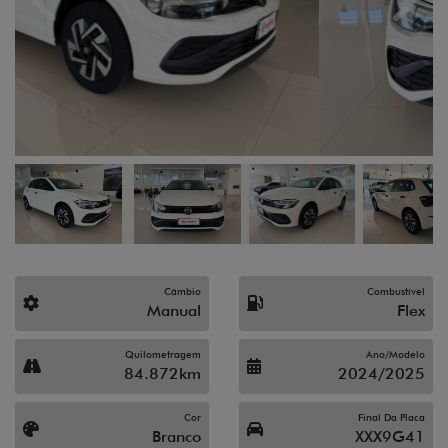
Previous
Next
Câmbio
Combustível
Manual
Flex
Quilometragem
Ano/Modelo
84.872km
2024/2025
Cor
Final Da Placa
Branco
XXX9G41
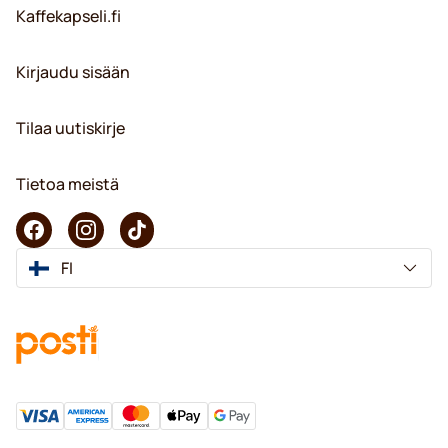
Kaffekapseli.fi
Kirjaudu sisään
Tilaa uutiskirje
Tietoa meistä
FI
——
• [Directions for this task]: For this task, give the full listing again verbatim and keep out every picture.

• [Task result]:
Previous
Next
Câmbio
Combustível
Manual
Flex
Quilometragem
Ano/Modelo
84.872km
2024/2025
Cor
Final Da Placa
Branco
XXX9G41
Kaffekapseli.fi
Kirjaudu sisään
Tilaa uutiskirje
Tietoa meistä
FI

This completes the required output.